Fiction

Smaller and Smaller Circles

 

Some days I just can’t seem to focus. It’s hard to concentrate on what’s going on around me, on what I’m doing.

 

It’s been getting worse lately. Sometimes I feel overwhelmed from the moment I wake up in the morning, as though something bad is going to happen.

 

I can’t breathe right; my hands and feet are cold. My head hurts.

 

I feel like everything I do from sunup to sundown is just to keep this bad thing from happening. And every day I have to do more and more. It is exhausting. Nothing that I do is ever enough.

 

I feel like I’m always being watched.

 

I hate being watched.

 

 

Emil is running after his slum kids, panting in the noonday sun, loosening the high collar of his shirt as he goes.

The children urge him on, their voices shrill with agitation.

‘Not much further, Father Emil! Over here! This way, just a little more.’

His fear grows with each step. It tastes like rust, feels gritty like dirt in his mouth.

The stench from the sea of garbage around them is overpowering. It rained last night and, now that the sun is out, the dump is steaming. Awful vapours rise lazily with the heat: wet paper and rot and excrement mixing in a soup of odours around them, above them.

You’d think by now you’d be used to this, he tells himself, but you’re not.
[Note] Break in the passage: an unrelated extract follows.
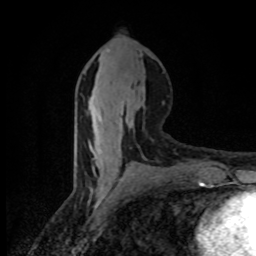
Breast MRI (dynamic contrast-enhanced), one axial slice; position 39 of 80 along the scan axis; cropped to one breast; dynamic contrast-enhanced series, time point 2 of 8 at this slice position (early post-contrast); 1.5 T; TE 4.2 ms, TR 7 ms; 2 mm slice thickness; 256 × 256 image matrix. Female patient.
Outlined on this slice (semi-automatically segmented with operator editing):
- enhancing-tissue mask used for the functional tumour volume (all voxels passing the contrast-enhancement thresholds inside the analysis volume; usually the tumour): bounding box [x1, y1, x2, y2] px = [90, 102, 140, 128]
One never gets used to this.

At last they come to a small space about five feet in diameter, where the garbage has been cleared away to expose the older, compost-like layer beneath.

‘There!’ One of the children points.

Even before he looks in the direction indicated by the thin forefinger, he detects it, a new note of putrescence amongst all the putrescences mingling in the unwholesome air.

A small, thin, pale hand protrudes from beneath the garbage.

‘Mother of God,’ he mutters under his breath. He turns to the children. ‘Quick, get me a long stick.’

Three children immediately come forward, offering him the digging sticks they use to poke through the garbage. He takes one and walks grimly towards their discovery.

He is about to begin when suddenly a flash of concern stabs through the grey, slow-moving haze of fear. He stops, turns around and tells the children to leave.

‘No, Father Emil,’ they say, first one voice, then many voices. ‘We’ll stay with you,’ and in their faces a kind of quiet determination and sympathy so grown-up it startles him.

Secretly he is glad of the company. He does not repeat the order, and turns, face set, to the business at hand.

All right. Here we go then.

He begins to root through great clumps of garbage, and slowly the thing begins to emerge. He tries not to look at it yet – although he already knows what it is. He won’t look until he has more or less cleared away the refuse above and around it.

When he is done, the body of a child has emerged. It is a boy about eight to ten years old, though it is difficult for Emil to tell the age accurately. Even at fourteen or fifteen most of these kids are small, very small, owing to malnutrition and disease.

It is lying face down in the muck, and completely naked.

The smell of it, now the dominant note in the vile broth of rot-smells, it hangs heavy and horrible in the air.

Flies like fat, shiny blue-black beads, buzz insistently around the body.

Emil cannot see any marks or wounds on the back, or on the back of the head. Afraid to touch the corpse, he slides one end of the stick underneath the body, just beneath the chest, and uses it as a lever to turn the body over. The deadweight almost breaks the stick in two.

And then he sees it.

The sudden silence among the children is odd. In fact, the whole world seems to Emil to have fallen silent. The neighbourhood sounds and the traffic noise from the highway have faded to a strange low rumble in his ears.

The front of the child’s body seems to be moving, and it takes the priest a few seconds to comprehend that there are maggots in it, thousands of them. And gaping wounds – no, holes – in the chest and stomach.

Emil realizes the heart has been removed, the child eviscerated. The genitals are missing.

He looks at the face. Please God let the face remind me this used to be a human being. Another few seconds and he realizes the face is gone, as though it has been scraped off, leaving a mess of jellied eyeball and bone protruding here and there through muscle. Hard to make sense of what is missing, what is left.

Purple-brown scabs on the child’s knees; tangible memories, perhaps, of an afternoon’s rough play.

The spell breaks abruptly; the children run terrified and screaming from the clearing, leaping goat-like over the garbage.

Emil turns, staggering away from the body, and throws up until his stomach feels completely empty. It does not seem enough; he still feels sick, and forces his throat to constrict several times to no avail.

Through the tears that stream from his eyes, he sees that three of the older children have remained. They come towards him now, wordlessly take him by the hand, and lead him out quietly, gently, through the garbage.